▶ [DATA UNDER STUDY]:
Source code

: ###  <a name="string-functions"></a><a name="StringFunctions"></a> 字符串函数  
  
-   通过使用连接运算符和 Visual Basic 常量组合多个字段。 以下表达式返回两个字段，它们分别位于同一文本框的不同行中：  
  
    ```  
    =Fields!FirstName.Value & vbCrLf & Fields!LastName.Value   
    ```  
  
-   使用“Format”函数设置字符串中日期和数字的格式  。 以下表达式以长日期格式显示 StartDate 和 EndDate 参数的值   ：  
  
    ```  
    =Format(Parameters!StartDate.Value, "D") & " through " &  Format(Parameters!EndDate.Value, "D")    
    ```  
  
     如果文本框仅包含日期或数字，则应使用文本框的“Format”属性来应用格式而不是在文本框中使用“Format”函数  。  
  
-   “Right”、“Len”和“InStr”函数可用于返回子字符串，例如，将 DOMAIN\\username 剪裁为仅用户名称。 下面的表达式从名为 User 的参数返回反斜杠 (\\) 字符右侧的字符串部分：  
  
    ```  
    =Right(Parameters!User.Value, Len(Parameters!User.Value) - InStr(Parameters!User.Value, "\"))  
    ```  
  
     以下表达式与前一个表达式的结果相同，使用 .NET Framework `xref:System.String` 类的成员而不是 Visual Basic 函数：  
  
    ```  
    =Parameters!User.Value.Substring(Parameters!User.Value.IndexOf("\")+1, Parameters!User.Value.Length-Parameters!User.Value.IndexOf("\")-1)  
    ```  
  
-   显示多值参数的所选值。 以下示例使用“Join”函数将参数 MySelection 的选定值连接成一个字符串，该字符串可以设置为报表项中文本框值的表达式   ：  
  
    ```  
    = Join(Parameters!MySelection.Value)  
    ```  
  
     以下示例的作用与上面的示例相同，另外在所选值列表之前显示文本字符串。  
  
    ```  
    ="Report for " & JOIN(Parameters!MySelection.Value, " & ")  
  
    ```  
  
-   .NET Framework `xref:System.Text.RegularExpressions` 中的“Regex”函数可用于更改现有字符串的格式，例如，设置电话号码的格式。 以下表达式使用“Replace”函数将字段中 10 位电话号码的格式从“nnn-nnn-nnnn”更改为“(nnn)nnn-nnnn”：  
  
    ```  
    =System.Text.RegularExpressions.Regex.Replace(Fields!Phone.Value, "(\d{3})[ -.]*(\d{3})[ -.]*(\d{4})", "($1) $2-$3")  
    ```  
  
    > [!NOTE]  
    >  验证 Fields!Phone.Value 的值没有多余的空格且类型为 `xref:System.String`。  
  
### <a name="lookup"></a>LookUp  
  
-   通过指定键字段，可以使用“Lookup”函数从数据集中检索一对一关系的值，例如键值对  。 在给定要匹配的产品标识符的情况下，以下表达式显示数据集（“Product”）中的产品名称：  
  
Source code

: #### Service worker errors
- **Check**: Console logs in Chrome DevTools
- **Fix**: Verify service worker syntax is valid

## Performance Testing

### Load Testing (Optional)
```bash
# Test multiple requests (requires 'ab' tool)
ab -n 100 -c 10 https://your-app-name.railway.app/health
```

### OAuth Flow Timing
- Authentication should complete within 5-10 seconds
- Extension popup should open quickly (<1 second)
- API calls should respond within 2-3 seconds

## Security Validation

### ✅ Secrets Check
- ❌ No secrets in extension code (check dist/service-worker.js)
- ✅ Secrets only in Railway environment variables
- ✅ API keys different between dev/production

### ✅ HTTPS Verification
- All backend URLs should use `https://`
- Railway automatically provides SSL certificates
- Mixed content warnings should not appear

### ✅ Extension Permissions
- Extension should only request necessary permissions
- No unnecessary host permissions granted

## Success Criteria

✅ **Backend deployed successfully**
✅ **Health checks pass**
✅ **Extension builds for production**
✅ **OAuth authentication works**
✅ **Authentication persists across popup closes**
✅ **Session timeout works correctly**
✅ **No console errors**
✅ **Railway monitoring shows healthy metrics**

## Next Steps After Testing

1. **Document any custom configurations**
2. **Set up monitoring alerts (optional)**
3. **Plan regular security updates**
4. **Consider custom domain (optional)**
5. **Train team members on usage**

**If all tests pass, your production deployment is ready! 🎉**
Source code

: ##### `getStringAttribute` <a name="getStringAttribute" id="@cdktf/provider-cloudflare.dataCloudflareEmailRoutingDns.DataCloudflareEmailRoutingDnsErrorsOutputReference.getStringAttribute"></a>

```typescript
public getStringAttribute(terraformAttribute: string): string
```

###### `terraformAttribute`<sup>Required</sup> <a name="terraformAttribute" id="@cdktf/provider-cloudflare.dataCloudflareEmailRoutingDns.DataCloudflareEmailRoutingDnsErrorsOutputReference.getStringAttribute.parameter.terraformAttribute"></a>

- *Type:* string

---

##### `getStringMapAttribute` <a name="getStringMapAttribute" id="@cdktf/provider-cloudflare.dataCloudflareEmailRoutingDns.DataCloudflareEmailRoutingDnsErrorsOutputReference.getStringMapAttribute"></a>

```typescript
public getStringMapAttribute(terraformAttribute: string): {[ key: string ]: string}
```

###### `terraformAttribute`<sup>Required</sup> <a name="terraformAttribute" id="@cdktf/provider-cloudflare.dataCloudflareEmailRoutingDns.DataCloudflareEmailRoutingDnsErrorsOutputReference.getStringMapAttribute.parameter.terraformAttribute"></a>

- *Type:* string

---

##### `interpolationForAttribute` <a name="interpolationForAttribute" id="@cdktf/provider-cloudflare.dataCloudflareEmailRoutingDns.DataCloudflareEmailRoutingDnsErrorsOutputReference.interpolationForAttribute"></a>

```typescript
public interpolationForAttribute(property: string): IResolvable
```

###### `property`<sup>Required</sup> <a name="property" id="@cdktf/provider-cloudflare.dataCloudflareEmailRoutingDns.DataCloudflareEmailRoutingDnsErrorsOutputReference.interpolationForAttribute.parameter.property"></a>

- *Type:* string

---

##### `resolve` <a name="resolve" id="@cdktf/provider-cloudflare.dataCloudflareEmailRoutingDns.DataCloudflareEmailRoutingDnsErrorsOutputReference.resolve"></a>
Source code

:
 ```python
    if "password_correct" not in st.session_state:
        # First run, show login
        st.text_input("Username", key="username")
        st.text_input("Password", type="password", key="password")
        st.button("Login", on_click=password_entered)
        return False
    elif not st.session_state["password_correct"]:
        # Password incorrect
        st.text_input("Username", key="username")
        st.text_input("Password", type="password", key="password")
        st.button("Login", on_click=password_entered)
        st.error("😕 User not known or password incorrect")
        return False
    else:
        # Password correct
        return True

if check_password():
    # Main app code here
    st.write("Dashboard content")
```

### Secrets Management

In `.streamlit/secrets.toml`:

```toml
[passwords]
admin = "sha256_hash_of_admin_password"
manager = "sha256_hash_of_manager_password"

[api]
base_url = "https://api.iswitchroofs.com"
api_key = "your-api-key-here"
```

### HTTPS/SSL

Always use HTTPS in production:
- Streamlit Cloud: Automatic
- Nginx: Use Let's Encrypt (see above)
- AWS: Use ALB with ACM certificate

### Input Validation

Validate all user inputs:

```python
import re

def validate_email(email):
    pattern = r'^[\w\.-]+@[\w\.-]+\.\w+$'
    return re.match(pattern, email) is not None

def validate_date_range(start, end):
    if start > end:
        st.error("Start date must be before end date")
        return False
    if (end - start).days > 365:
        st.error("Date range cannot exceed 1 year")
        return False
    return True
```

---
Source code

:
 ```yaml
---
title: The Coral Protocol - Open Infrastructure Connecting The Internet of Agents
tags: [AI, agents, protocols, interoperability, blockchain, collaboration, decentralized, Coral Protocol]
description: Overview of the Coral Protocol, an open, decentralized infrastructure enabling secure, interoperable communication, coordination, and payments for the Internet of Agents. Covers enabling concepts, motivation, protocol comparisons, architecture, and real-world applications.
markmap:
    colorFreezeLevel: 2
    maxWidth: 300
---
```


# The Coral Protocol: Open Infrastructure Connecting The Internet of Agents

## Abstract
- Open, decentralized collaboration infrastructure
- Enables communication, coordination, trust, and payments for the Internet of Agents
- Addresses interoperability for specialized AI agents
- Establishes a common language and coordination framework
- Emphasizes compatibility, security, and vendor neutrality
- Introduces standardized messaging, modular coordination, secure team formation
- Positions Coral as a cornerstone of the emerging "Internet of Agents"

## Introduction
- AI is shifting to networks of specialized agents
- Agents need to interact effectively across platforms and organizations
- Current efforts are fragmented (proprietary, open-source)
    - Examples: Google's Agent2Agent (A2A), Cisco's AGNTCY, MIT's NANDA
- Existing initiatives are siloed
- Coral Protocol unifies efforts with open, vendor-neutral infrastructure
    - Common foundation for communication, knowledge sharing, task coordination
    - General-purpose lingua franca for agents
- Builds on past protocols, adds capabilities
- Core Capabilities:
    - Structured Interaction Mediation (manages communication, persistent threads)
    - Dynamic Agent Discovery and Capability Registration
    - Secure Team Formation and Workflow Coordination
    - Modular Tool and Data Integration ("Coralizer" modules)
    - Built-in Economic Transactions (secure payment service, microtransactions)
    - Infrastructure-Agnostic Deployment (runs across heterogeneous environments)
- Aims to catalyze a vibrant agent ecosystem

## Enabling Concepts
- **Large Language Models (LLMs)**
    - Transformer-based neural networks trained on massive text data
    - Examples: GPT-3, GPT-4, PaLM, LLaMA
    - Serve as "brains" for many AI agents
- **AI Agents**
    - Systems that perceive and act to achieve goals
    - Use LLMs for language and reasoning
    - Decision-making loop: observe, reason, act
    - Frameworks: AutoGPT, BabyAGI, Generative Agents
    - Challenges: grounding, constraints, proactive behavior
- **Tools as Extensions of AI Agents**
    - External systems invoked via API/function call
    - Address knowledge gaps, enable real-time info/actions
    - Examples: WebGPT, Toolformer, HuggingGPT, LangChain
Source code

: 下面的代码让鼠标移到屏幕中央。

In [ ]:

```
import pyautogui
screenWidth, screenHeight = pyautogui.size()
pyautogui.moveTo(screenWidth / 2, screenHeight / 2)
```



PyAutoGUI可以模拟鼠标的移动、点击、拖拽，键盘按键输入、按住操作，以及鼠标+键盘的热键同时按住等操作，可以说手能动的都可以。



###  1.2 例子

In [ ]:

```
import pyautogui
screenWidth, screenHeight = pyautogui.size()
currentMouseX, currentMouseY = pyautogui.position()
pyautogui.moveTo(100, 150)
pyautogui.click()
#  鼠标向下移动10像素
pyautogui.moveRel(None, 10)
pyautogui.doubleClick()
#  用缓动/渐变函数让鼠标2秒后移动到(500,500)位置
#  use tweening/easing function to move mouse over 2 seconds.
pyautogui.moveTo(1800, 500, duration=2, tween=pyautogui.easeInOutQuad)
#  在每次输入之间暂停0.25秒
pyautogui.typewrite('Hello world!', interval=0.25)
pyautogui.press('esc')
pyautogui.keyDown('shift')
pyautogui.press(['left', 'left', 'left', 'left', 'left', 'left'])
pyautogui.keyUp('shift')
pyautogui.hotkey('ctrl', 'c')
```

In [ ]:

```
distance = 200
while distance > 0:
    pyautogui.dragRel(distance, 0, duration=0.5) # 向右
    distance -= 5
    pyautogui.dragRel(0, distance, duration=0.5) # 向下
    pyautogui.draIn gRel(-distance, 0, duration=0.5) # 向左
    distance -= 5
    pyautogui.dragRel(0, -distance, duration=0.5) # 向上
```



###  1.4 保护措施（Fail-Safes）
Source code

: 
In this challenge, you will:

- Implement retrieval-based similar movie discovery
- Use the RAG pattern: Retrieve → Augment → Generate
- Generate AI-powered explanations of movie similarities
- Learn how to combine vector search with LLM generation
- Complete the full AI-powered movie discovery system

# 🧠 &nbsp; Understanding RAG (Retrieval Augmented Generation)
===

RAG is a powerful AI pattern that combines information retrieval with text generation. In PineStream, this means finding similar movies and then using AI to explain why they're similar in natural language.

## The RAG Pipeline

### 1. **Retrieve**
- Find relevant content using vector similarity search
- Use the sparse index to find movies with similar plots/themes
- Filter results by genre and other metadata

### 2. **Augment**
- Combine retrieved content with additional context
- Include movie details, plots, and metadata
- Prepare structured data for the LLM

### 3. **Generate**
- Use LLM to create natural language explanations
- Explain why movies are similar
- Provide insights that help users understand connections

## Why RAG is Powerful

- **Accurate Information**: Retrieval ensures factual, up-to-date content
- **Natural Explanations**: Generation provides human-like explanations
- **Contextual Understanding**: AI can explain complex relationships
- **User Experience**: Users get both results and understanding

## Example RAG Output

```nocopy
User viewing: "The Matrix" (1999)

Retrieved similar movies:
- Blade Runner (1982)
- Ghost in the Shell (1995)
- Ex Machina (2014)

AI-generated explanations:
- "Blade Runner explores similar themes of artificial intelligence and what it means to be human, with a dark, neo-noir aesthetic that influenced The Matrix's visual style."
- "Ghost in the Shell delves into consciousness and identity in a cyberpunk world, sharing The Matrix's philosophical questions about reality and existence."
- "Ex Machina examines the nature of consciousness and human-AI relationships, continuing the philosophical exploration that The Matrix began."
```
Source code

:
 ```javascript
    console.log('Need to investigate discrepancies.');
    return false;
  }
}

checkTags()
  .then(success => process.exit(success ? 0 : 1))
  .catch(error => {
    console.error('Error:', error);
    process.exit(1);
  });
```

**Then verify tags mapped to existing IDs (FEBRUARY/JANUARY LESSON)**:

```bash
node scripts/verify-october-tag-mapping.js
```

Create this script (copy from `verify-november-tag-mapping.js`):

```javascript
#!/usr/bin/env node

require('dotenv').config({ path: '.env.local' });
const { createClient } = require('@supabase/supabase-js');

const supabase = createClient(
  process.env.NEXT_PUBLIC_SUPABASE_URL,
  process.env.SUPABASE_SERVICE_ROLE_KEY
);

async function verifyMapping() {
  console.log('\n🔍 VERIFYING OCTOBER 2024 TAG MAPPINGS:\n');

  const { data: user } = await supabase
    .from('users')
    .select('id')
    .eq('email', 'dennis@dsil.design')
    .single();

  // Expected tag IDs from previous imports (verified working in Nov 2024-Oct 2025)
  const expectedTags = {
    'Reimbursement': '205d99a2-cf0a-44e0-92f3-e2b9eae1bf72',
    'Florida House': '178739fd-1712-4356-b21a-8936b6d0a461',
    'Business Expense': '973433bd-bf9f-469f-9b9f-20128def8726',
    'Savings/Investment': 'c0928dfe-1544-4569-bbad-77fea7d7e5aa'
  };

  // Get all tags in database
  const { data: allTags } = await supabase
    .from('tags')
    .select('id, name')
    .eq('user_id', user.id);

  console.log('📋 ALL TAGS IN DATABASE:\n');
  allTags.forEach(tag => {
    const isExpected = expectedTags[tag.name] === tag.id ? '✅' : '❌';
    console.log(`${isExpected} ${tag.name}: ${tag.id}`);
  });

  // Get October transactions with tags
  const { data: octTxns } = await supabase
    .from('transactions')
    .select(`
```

▶ [EXERCISE AIM]:
Note every line above where the string "moveTo" shows up, and copy those lines.

▶ [EXERCISE RESPONSE]:
pyautogui.moveTo(screenWidth / 2, screenHeight / 2)
pyautogui.moveTo(100, 150)
pyautogui.moveTo(1800, 500, duration=2, tween=pyautogui.easeInOutQuad)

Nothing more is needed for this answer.